After hurting my wrist a few years back instead of playing, I used a coupon from a golf tournament swag bag to go get a short game lesson at TPC Sawgrass. After waiting an hour and a half past our appointment time, our instructor bent over backwards with the putting lesson. The ex-Lake Nona pro spent an extra two and a half hours with us as we were patient with their family emergency situation. We were hitting unlimited range balls on the range of TPC Sawgrass, how mad can you be?!

He essentially gave us the $400 slow motion camera putter fitting that you would find on the TaylorMade Tour van. The same exact system. Not only did he record our putting Strokes he adjusted our putters accordingly. In his video library he had recordings of practically every PGA tour pro and their putting stroke.

The ex Lake Nona, now TPC Sawgrass head Teaching pro, told us that all the great putters have the same time completing the backswing as they do completing the forward swing. In other words all the great putters have impeccable rhythm down to the 100th of a second. I’ve seen the video tapes from Tiger to Phil and one of my personal favorite Davis Love III. I’ve modeled much of my game after Fred Couples and Davis Love watching them dominate through the 90’s.

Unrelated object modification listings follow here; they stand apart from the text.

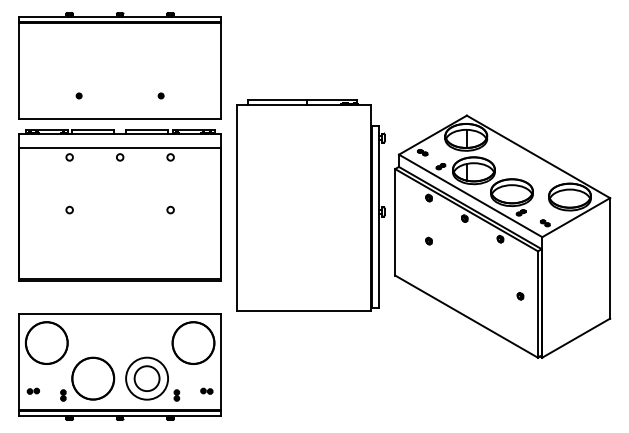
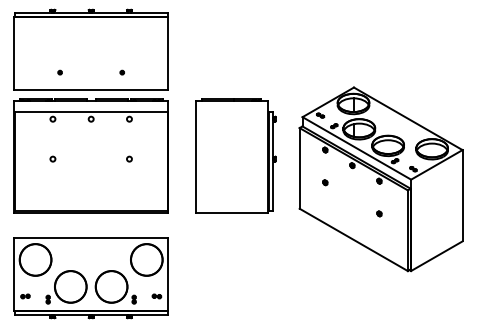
part: (310, 205) -> (235, 155), size x0.71
part: (520, 296) -> (379, 214), moved
circle: (146, 378) -> (111, 286), size x1.67

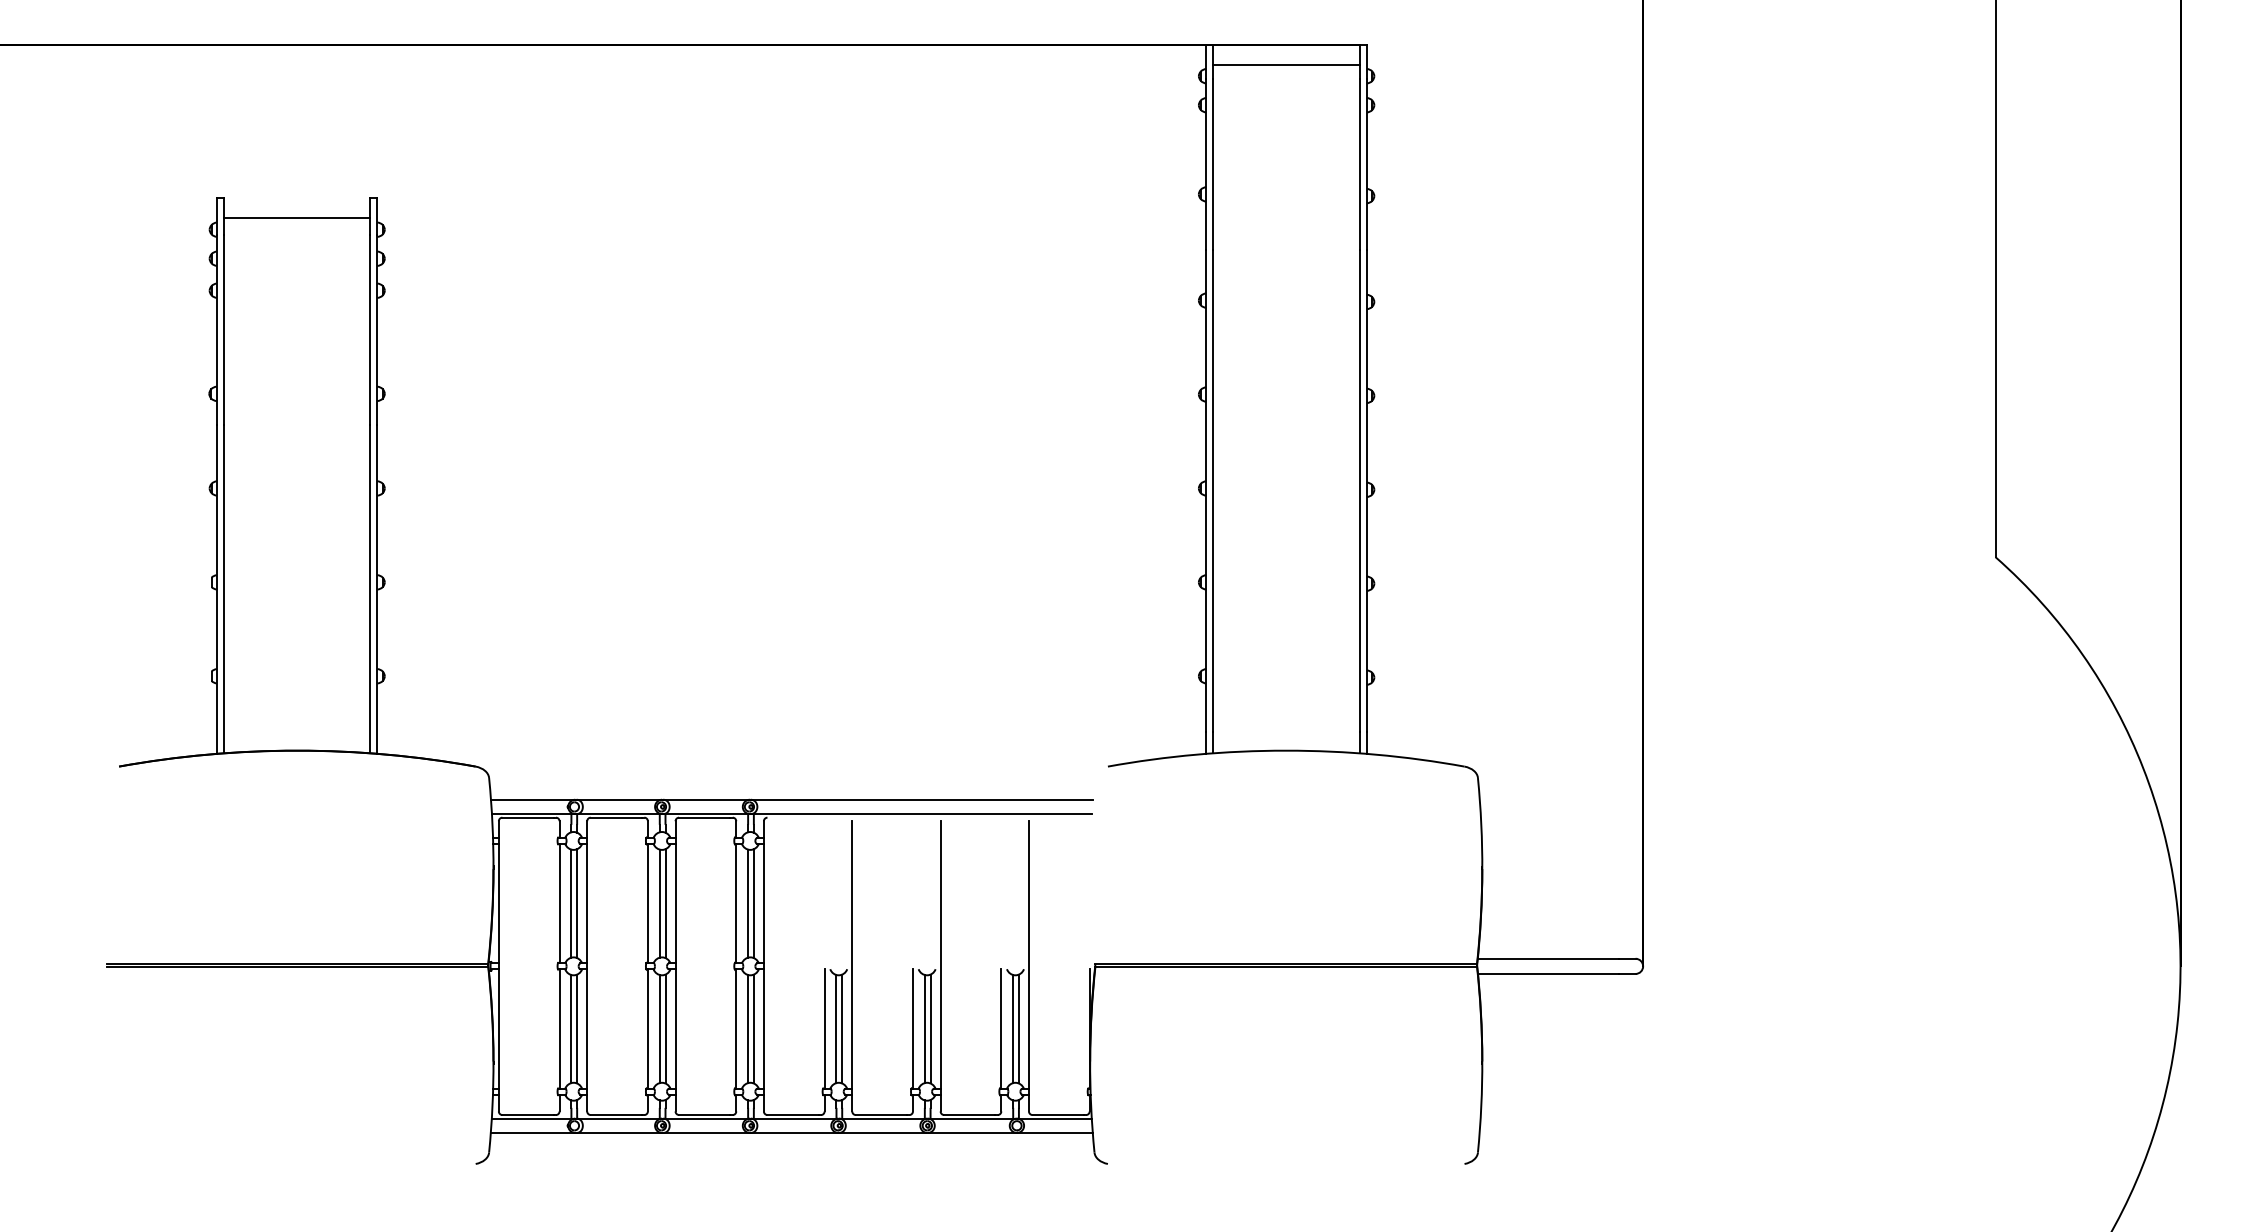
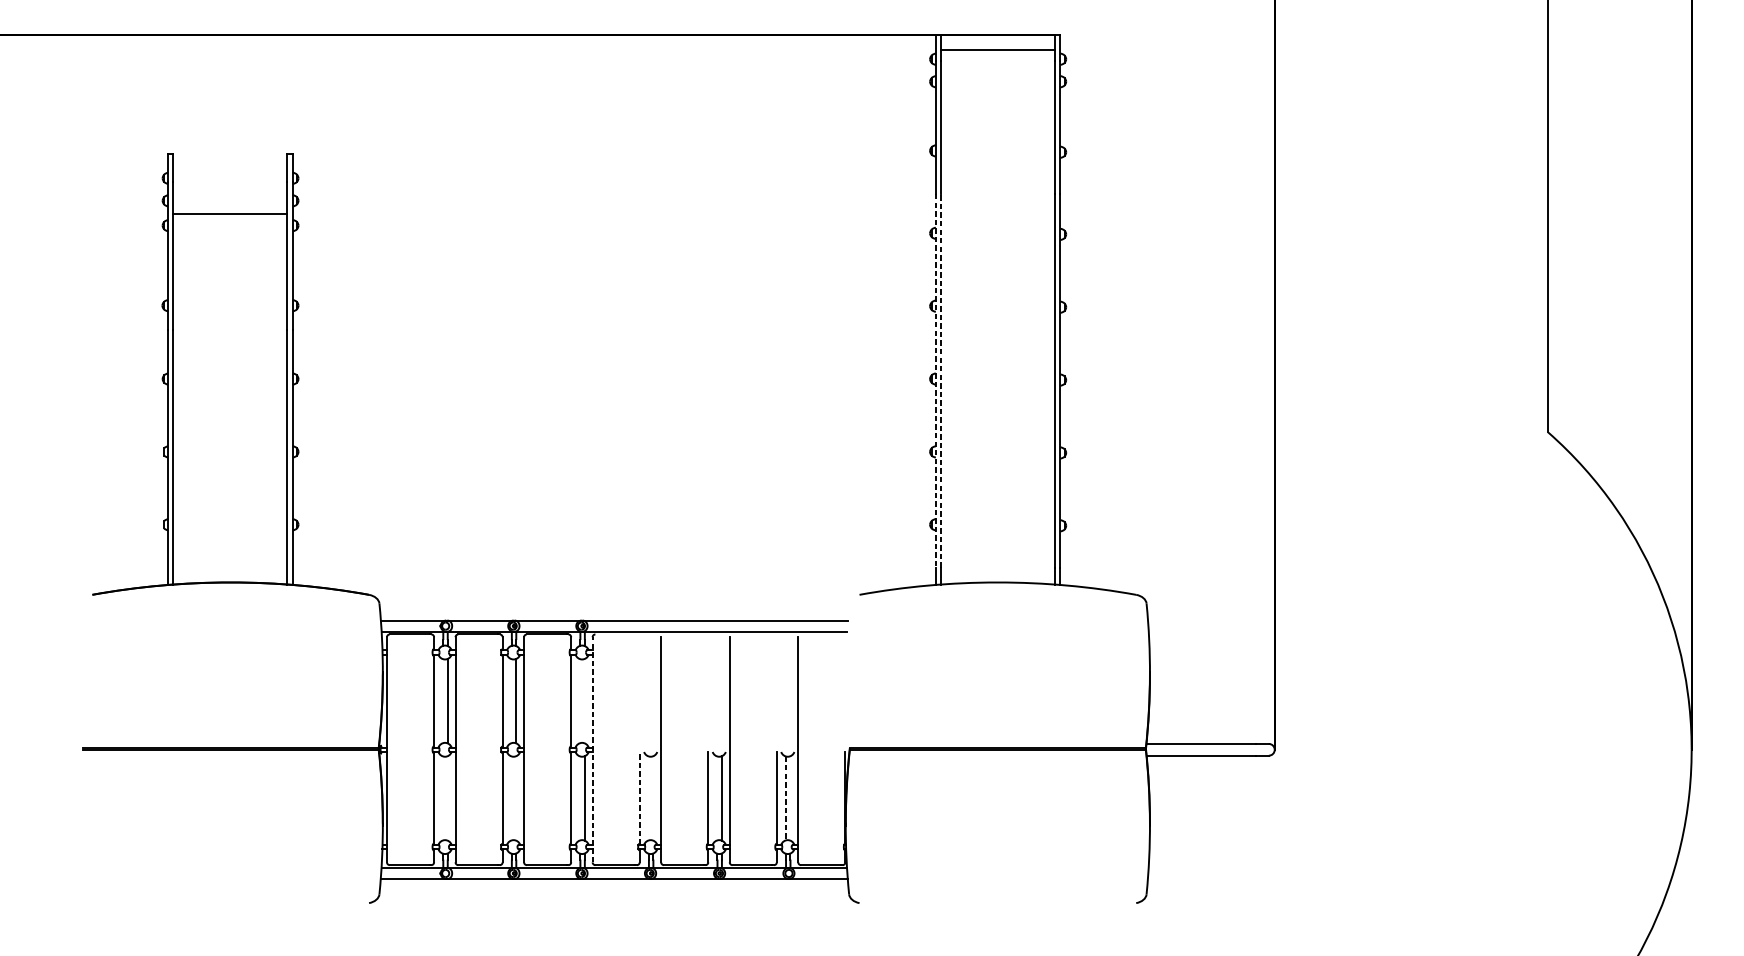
line: (296, 218) -> (230, 213), moved
line: (1206, 490) -> (936, 380), solid -> dashed
line: (1213, 490) -> (941, 380), solid -> dashed
line: (571, 903) -> (443, 701), removed
line: (659, 903) -> (511, 701), removed
line: (748, 903) -> (580, 701), removed
line: (753, 903) -> (584, 701), removed
line: (763, 965) -> (592, 749), solid -> dashed
line: (577, 1028) -> (448, 798), removed
line: (665, 1028) -> (516, 798), removed
line: (842, 1028) -> (653, 798), removed
line: (1018, 1028) -> (790, 798), removed
line: (571, 1029) -> (443, 798), removed
line: (659, 1029) -> (511, 798), removed
line: (748, 1029) -> (580, 798), removed
line: (824, 1029) -> (639, 798), solid -> dashed
line: (836, 1029) -> (648, 798), removed
line: (924, 1029) -> (717, 798), removed
line: (1013, 1029) -> (786, 798), solid -> dashed

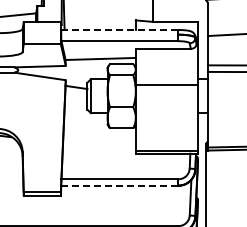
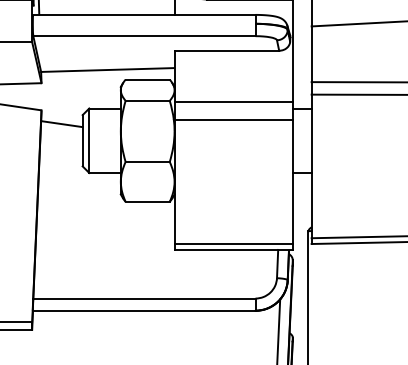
line: (120, 29) -> (145, 13), dashed -> solid
line: (166, 75) -> (232, 101), added
line: (119, 185) -> (143, 310), dashed -> solid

The Blastmotion 360 Golf Analyzer essentially replaces a very expensive slow motion camera system used on PGA Tour Vans all season long. After connecting the BlastMotion sensor to the end of your putter and obviously connected to your smartphone, your smartphone will read back the backswing and forward swing speeds in synthesized speech for that incredible instant feedback the Blastmotion 360 Golf Analyzer provides.

The Blastmotion 360 Golf Analyzer came with two sleeves to hold the sensor on the top of the Golf Club. A clear one was a little larger then the black one I used on my driver. I imagine when they designed the sleeves the large clear sleeve was meant for oversized putter grips. After seeing Phil Mickelson go to the SuperStroke putting grip I got myself the Fatso 5.0 SuperStroke grip which absolutely shaved two strokes off of my game. The Blastmotion 360 Golf Analyzer does not fit my putter grip, and honestly it isn’t even close. Of course we improvised with a roll of blue painters tape which did the trick quite nicely.

We thought some kind of Velcro situation or even something with zip ties would be a better solution then having a loose rubber sleeve riding around on the end of your driver. Another issue of keeping the Blastmotion 360 Golf Analyzer in place is while it is charging. It comes with a very cool inductive charger that is Wireless. The Blastmotion 360 Golf Analyzer charges wirelessly on top of a charging pad. While this adds definite cool Factor to the sensor, apparently it proved difficult to charge the Blastmotion 360 Golf Analyzer on the car ride to the golf course. Given this car ride was two and a half hours to the beautiful Alabama Robert Trent Jones Golf Trail, the sensor kept sliding off of the charge pad and had to be secured with wadded-up napkins from the glove compartment.

One of the only cons we kept coming back to was how the Blastmotion 360 Golf Analyzer attached to the Golf Club. I’m sure the developers spent plenty of time trying to figure out the best solution for the Blastmotion 360 Golf Analyzer product. It’s to precise, too exact, too Surgical for them to have not explored every option to keep the sensor on the butt of the club. I think they probably shipped the best solution.